AI Impact

Eight newspaper publishers sue Microsoft and OpenAI over copyright infringement

Key Points
  • Newspaper publishers in California, Colorado, Illinois, Florida, Minnesota and New York said that Microsoft and OpenAI used millions of their articles without payment or permission to develop artificial intelligence models for ChatGPT and other products.
  • The publishers provided examples of ChatGPT and Microsoft's Copilot chatbot allegedly regurgitating information from their articles without directing people to newspaper websites.

In this article

Sam Altman, CEO of OpenAI, during a panel session at the World Economic Forum in Davos, Switzerland, on Jan. 18, 2024.
Stefan Wermuth | Bloomberg | Getty Images

Eight U.S. newspaper publishers filed suit against Microsoft and OpenAI in a New York federal court on Tuesday, claiming the technology companies reuse their articles without permission in generative artificial intelligence products and incorrectly attribute inaccurate information to them.

The group of eight newspaper publishers takes issue with ChatGPT and Microsoft's Copilot assistant — available in the Windows operating system, the Bing search engine, and other products the software maker produces. ChatGPT and Copilot have been "purloining millions of the publishers' copyrighted articles without permission and without payment," according to the complaint, which had been filed in the U.S. District Court for the Southern District of New York.

The newspaper publishers in the lawsuit operate the New York Daily News, the Chicago Tribune, the Orlando Sentinel, the Sun Sentinel in Florida, The Mercury News in California, The Denver Post, The Orange County Register in California and the Pioneer Press of Minnesota. All fall under the ownership of hedge fund Alden Global Capital.

"We take great care in our products and design process to support news organizations," an OpenAI spokesperson said in a statement. "While we were not previously aware of Alden Global Capital's concerns, we are actively engaged in constructive partnerships and conversations with many news organizations around the world to explore opportunities, discuss any concerns, and provide solutions. Along with our news partners, we see immense potential for AI tools like ChatGPT to deepen publishers' relationships with readers and enhance the news experience."

Microsoft declined to comment.

The newspaper publishers said in the lawsuit that OpenAI has drawn on data sets containing text from their newspapers to train its GPT-2 and GPT-3 large language models, which can spit out text in response to a few words of human input.

"The current GPT-4 LLM will output near-verbatim copies of significant portions of the publishers' works when prompted to do so," the complaint said, showing several examples of ChatGPT and the Copilot allegedly doing so.

The publishers said Microsoft copies information from their newspapers for the Bing search index, which helps inform answers in the Copilot.
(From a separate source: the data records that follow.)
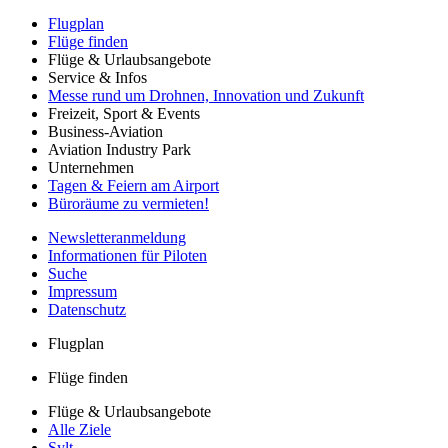
Flugplan
Flüge finden
Flüge & Urlaubsangebote
Service & Infos
Messe rund um Drohnen, Innovation und Zukunft
Freizeit, Sport & Events
Business-Aviation
Aviation Industry Park
Unternehmen
Tagen & Feiern am Airport
Büroräume zu vermieten!
Newsletteranmeldung
Informationen für Piloten
Suche
Impressum
Datenschutz
Flugplan
Flüge finden
Flüge & Urlaubsangebote
Alle Ziele
Sylt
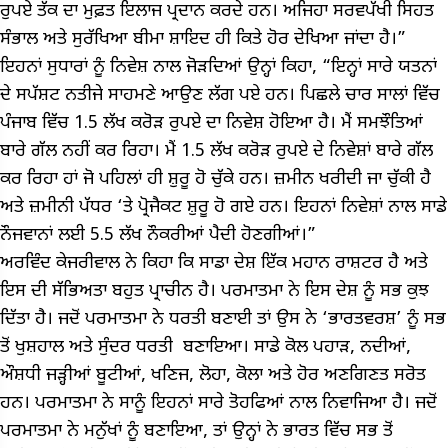
ਰੁਪਏ ਤੱਕ ਦਾ ਮੁਫ਼ਤ ਇਲਾਜ ਪ੍ਰਦਾਨ ਕਰਦੇ ਹਨ। ਅਜਿਹਾ ਸਰਵਪੱਖੀ ਸਿਹਤ
ਸੰਭਾਲ ਅਤੇ ਸੁਰੱਖਿਆ ਬੀਮਾ ਸ਼ਾਇਦ ਹੀ ਕਿਤੇ ਹੋਰ ਦੇਖਿਆ ਜਾਂਦਾ ਹੈ।”
ਇਹਨਾਂ ਸੁਧਾਰਾਂ ਨੂੰ ਨਿਵੇਸ਼ ਨਾਲ ਜੋੜਦਿਆਂ ਉਨ੍ਹਾਂ ਕਿਹਾ, “ਇਨ੍ਹਾਂ ਸਾਰੇ ਯਤਨਾਂ
ਦੇ ਸਪੱਸ਼ਟ ਨਤੀਜੇ ਸਾਹਮਣੇ ਆਉਣ ਲੱਗ ਪਏ ਹਨ। ਪਿਛਲੇ ਚਾਰ ਸਾਲਾਂ ਵਿੱਚ
ਪੰਜਾਬ ਵਿੱਚ 1.5 ਲੱਖ ਕਰੋੜ ਰੁਪਏ ਦਾ ਨਿਵੇਸ਼ ਹੋਇਆ ਹੈ। ਮੈਂ ਸਮਝੌਤਿਆਂ
ਬਾਰੇ ਗੱਲ ਨਹੀਂ ਕਰ ਰਿਹਾ। ਮੈਂ 1.5 ਲੱਖ ਕਰੋੜ ਰੁਪਏ ਦੇ ਨਿਵੇਸ਼ਾਂ ਬਾਰੇ ਗੱਲ
ਕਰ ਰਿਹਾ ਹਾਂ ਜੋ ਪਹਿਲਾਂ ਹੀ ਸ਼ੁਰੂ ਹੋ ਚੁੱਕੇ ਹਨ। ਜ਼ਮੀਨ ਖਰੀਦੀ ਜਾ ਚੁੱਕੀ ਹੈ
ਅਤੇ ਜ਼ਮੀਨੀ ਪੱਧਰ ‘ਤੇ ਪ੍ਰੋਜੈਕਟ ਸ਼ੁਰੂ ਹੋ ਗਏ ਹਨ। ਇਹਨਾਂ ਨਿਵੇਸ਼ਾਂ ਨਾਲ ਸਾਡੇ
ਨੌਜਵਾਨਾਂ ਲਈ 5.5 ਲੱਖ ਨੌਕਰੀਆਂ ਪੈਦੀ ਹੋਣਗੀਆਂ।”
ਅਰਵਿੰਦ ਕੇਜਰੀਵਾਲ ਨੇ ਕਿਹਾ ਕਿ ਸਾਡਾ ਦੇਸ਼ ਇੱਕ ਮਹਾਨ ਰਾਸ਼ਟਰ ਹੈ ਅਤੇ
ਇਸ ਦੀ ਸੱਭਿਅਤਾ ਬਹੁਤ ਪ੍ਰਾਚੀਨ ਹੈ। ਪਰਮਾਤਮਾ ਨੇ ਇਸ ਦੇਸ਼ ਨੂੰ ਸਭ ਕੁਝ
ਦਿੱਤਾ ਹੈ। ਜਦੋਂ ਪਰਮਾਤਮਾ ਨੇ ਧਰਤੀ ਬਣਾਈ ਤਾਂ ਉਸ ਨੇ ‘ਭਾਰਤਵਰਸ਼’ ਨੂੰ ਸਭ
ਤੋਂ ਖੁਸ਼ਹਾਲ ਅਤੇ ਸੁੰਦਰ ਧਰਤੀ ਬਣਾਇਆ। ਸਾਡੇ ਕੋਲ ਪਹਾੜ, ਨਦੀਆਂ,
ਔਸ਼ਧੀ ਜੜ੍ਹੀਆਂ ਬੂਟੀਆਂ, ਖਣਿਜ, ਲੋਹਾ, ਕੋਲਾ ਅਤੇ ਹੋਰ ਅਣਗਿਣਤ ਸਰੋਤ
ਹਨ। ਪਰਮਾਤਮਾ ਨੇ ਸਾਨੂੰ ਇਹਨਾਂ ਸਾਰੇ ਤੋਹਫਿਆਂ ਨਾਲ ਨਿਵਾਜਿਆ ਹੈ। ਜਦੋਂ
ਪਰਮਾਤਮਾ ਨੇ ਮਨੁੱਖਾਂ ਨੂੰ ਬਣਾਇਆ, ਤਾਂ ਉਨ੍ਹਾਂ ਨੇ ਭਾਰਤ ਵਿੱਚ ਸਭ ਤੋਂ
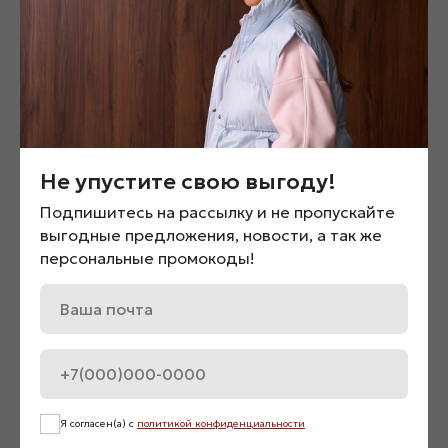
Смотрите также
Не упустите свою выгоду!
Подпишитесь на рассылку и не пропускайте
выгодные предложения, новости, а так же
персональные промокоды!
Ремень «01037»
Джинсы прямого кроя с
высокой посадкой «012
1 200
₽
5 600
₽
Нет в наличии
Я согласен(а) с
политикой конфиденциальности
Нет в наличии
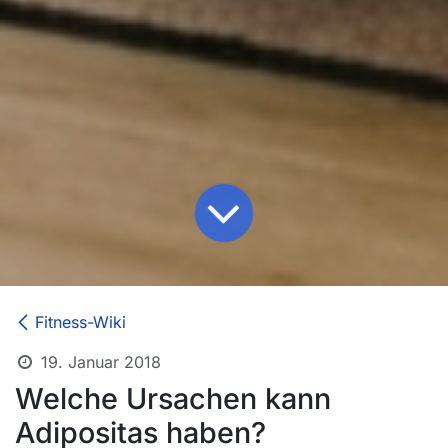
Fitness-Wiki
19. Januar 2018
Welche Ursachen kann
Adipositas haben?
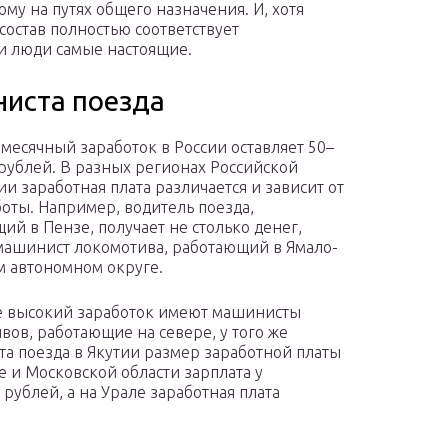
му на путях общего назначения. И, хотя
остав полностью соответствует
и люди самые настоящие.
иста поезда
месячный заработок в России оставляет 50–
 рублей. В разных регионах Российской
и заработная плата различается и зависит от
боты. Например, водитель поезда,
ий в Пензе, получает не столько денег,
машинист локомотива, работающий в Ямало-
 автономном округе.
 высокий заработок имеют машинисты
вов, работающие на севере, у того же
а поезда в Якутии размер заработной платы
е и Московской области зарплата у
 рублей, а на Урале заработная плата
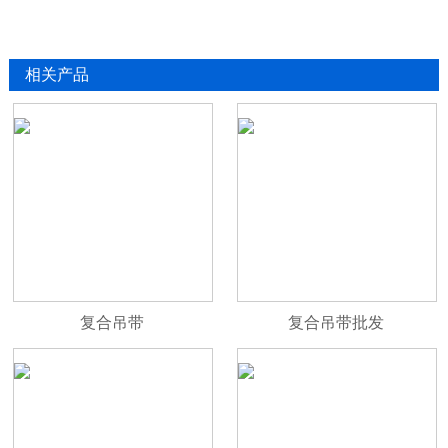
相关产品
复合吊带
复合吊带批发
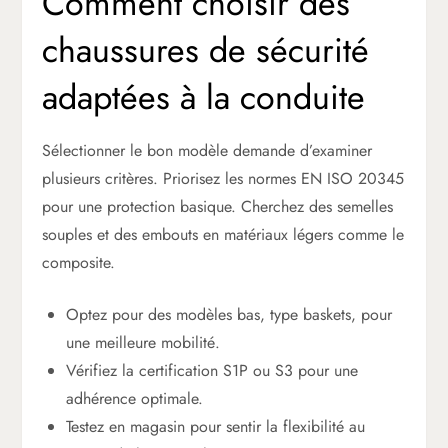
Comment choisir des
chaussures de sécurité
adaptées à la conduite
Sélectionner le bon modèle demande d’examiner
plusieurs critères. Priorisez les normes EN ISO 20345
pour une protection basique. Cherchez des semelles
souples et des embouts en matériaux légers comme le
composite.
Optez pour des modèles bas, type baskets, pour
une meilleure mobilité.
Vérifiez la certification S1P ou S3 pour une
adhérence optimale.
Testez en magasin pour sentir la flexibilité au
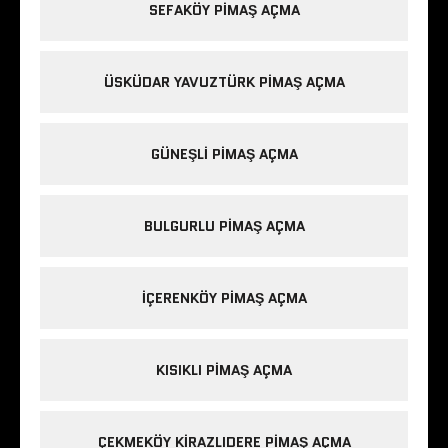
SEFAKÖY PIMAŞ AÇMA
ÜSKÜDAR YAVUZTÜRK PIMAŞ AÇMA
GÜNEŞLI PIMAŞ AÇMA
BULGURLU PIMAŞ AÇMA
IÇERENKÖY PIMAŞ AÇMA
KISIKLI PIMAŞ AÇMA
ÇEKMEKÖY KIRAZLIDERE PIMAŞ AÇMA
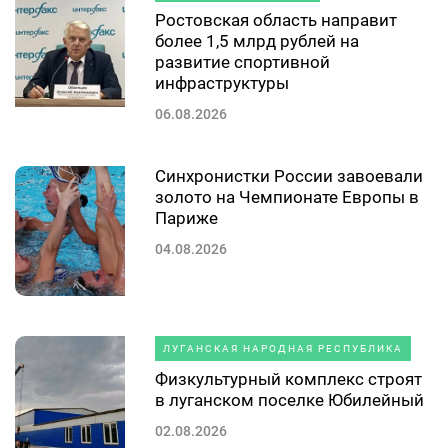
Ростовская область направит
более 1,5 млрд рублей на
развитие спортивной
инфраструктуры
06.08.2026
Синхронистки России завоевали
золото на Чемпионате Европы в
Париже
04.08.2026
ЛУГАНСКАЯ НАРОДНАЯ РЕСПУБЛИКА
Физкультурный комплекс строят
в луганском поселке Юбилейный
02.08.2026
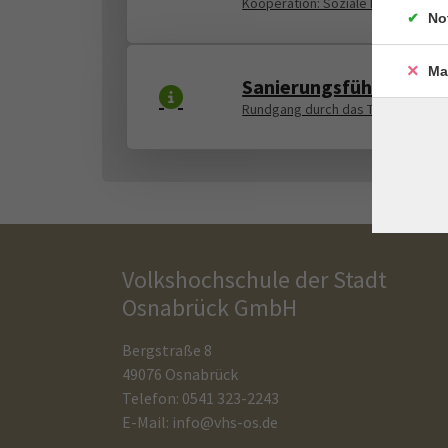
Kooperation: Soziale Dienste SKM
No
Ma
Sanierungsführung
Rundgang durch das Theater Osn
Volkshochschule der Stadt
Osnabrück GmbH
Bergstraße 8
49076 Osnabrück
Telefon: 0541 323-2243
E-Mail:
info@vhs-os.de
But such output doesn't always provide links to newspaper websites, where they can view ads alongside articles or pay for subscriptions.

The legal challenge comes four months after The New York Times sued OpenAI over copyright infringement in the ChatGPT chatbot that the startup released in late 2022. OpenAI said in a January blog post that the case is without merit, adding it wants to support "a healthy news ecosystem." That same month, Sam Altman, OpenAI's CEO, said the startup wanted to pay The New York Times and was surprised to learn about the lawsuit.
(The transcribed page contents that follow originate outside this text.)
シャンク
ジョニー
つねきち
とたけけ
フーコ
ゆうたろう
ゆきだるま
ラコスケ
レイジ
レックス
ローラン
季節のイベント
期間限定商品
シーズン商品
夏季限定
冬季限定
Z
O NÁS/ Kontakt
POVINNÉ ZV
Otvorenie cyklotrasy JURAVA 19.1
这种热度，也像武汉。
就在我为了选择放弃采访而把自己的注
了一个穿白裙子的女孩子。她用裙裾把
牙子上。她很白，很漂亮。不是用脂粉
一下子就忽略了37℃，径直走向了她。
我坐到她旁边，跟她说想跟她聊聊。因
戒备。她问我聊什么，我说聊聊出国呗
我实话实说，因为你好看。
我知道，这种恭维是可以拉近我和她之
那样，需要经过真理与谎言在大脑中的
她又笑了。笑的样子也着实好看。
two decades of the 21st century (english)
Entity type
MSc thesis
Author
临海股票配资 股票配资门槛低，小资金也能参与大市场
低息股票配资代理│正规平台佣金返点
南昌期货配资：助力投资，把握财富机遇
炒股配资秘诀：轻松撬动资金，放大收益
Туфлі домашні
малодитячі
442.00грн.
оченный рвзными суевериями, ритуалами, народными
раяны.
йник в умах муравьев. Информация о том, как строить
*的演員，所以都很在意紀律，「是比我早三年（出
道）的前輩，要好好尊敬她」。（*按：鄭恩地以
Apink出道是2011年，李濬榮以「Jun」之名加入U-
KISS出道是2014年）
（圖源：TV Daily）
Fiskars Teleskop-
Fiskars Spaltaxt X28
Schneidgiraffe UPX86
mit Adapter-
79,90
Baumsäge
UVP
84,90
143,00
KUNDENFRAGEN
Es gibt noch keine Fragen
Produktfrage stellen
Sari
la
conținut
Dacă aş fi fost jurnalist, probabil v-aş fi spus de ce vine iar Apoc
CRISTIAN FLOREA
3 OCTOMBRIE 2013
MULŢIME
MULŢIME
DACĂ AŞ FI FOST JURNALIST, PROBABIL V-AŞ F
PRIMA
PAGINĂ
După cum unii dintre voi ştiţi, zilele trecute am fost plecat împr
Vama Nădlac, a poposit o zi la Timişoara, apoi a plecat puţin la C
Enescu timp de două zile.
In recent months, OpenAI has signed deals with a handful of media companies, including Axel Springer and the Financial Times, enabling the Microsoft-backed startup to draw on the publishers' content to improve AI models.

Google, which has its own general-purpose chatbot for responding to user queries, said in February that it had reached an agreement with Reddit that includes the right to train AI models on the platform's content.

The New York Times case also touched on the matter of OpenAI models regurgitating information from its articles. In its blog post, OpenAI characterized such behavior as "a rare failure of the learning process that we are continually making progress on."

Correction: This article has been updated to reflect the correct day the lawsuit against Microsoft and OpenAI was filed.